Although several embodiments of the present invention have been described and illustrated herein, those of ordinary skill in the art will readily envision a variety of other means and/or structures for performing the functions and/or obtaining the results and/or one or more of the advantages described herein, and each of such variations and/or modifications is deemed to be within the scope of the present invention. More generally, those skilled in the art will readily appreciate that all parameters, dimensions, materials, and configurations described herein are meant to be exemplary and that the actual parameters, dimensions, materials, and/or configurations will depend upon the specific application or applications for which the teachings of the present invention is/are used. Those skilled in the art will recognize, or be able to ascertain using no more than routine experimentation, many equivalents to the specific embodiments of the invention described herein. It is, therefore, to be understood that the foregoing embodiments are presented by way of example only and that, within the scope of the appended claims and equivalents thereto; the invention may be practiced otherwise than as specifically described and claimed. The present invention is directed to each individual feature, system, article, material, and/or method described herein. In addition, any combination of two or more such features, systems, articles, materials, and/or methods, if such features, systems, articles, materials, and/or methods are not mutually inconsistent, is included within the scope of the present invention.

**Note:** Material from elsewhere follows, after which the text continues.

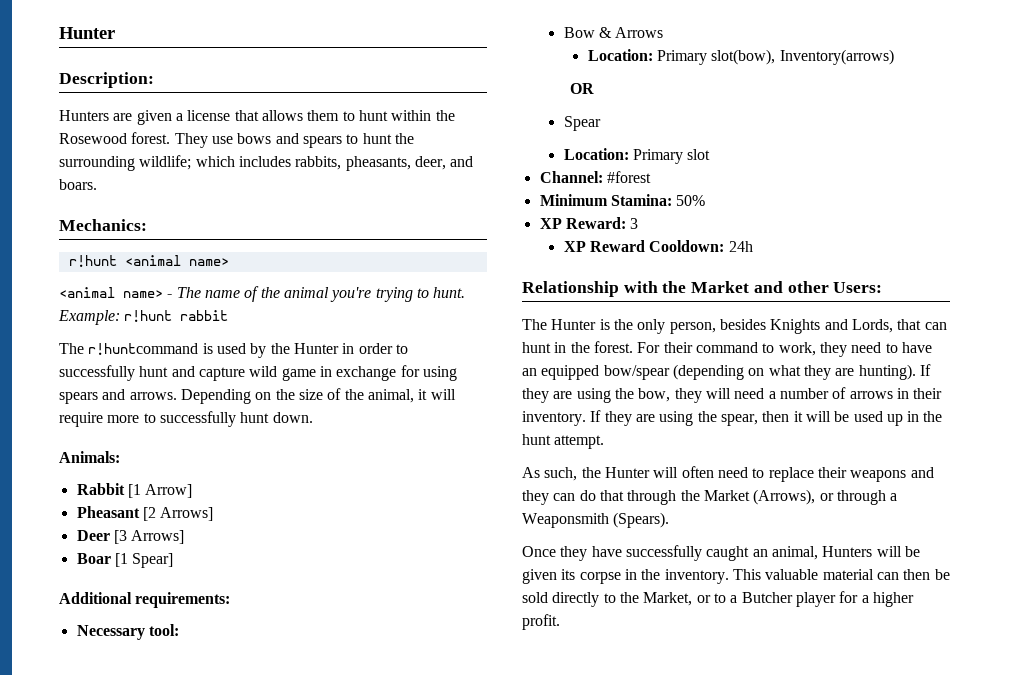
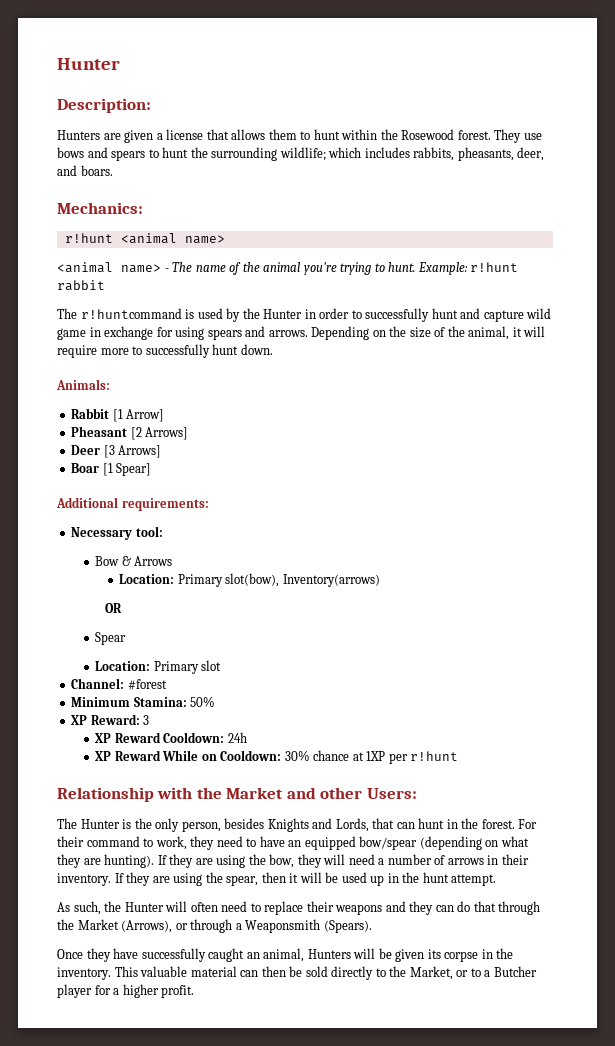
(753, 246) none -> [95,750,459,764] // XP Reward While on Cooldown: 30% chance at 1XP per r!hunt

All definitions, as defined and used herein, should be understood to control over dictionary definitions, definitions in documents incorporated by reference, and/or ordinary meanings of the defined terms.

The indefinite articles “a” and “an,” as used herein in the specification and in the claims, unless clearly indicated to the contrary, should be understood to mean “at least one.” The phrase “and/or,” as used herein in the specification and in the claims, should be understood to mean “either or both” of the elements so conjoined, i.e., elements that are conjunctively present in some cases and disjunctively present in other cases. Other elements may optionally be present other than the elements specifically identified by the “and/or” clause, whether related or unrelated to those elements specifically identified, unless clearly indicated to the contrary.

All references, patents and patent applications and publications that are cited or referred to in this application are incorporated by reference in their entirety herein.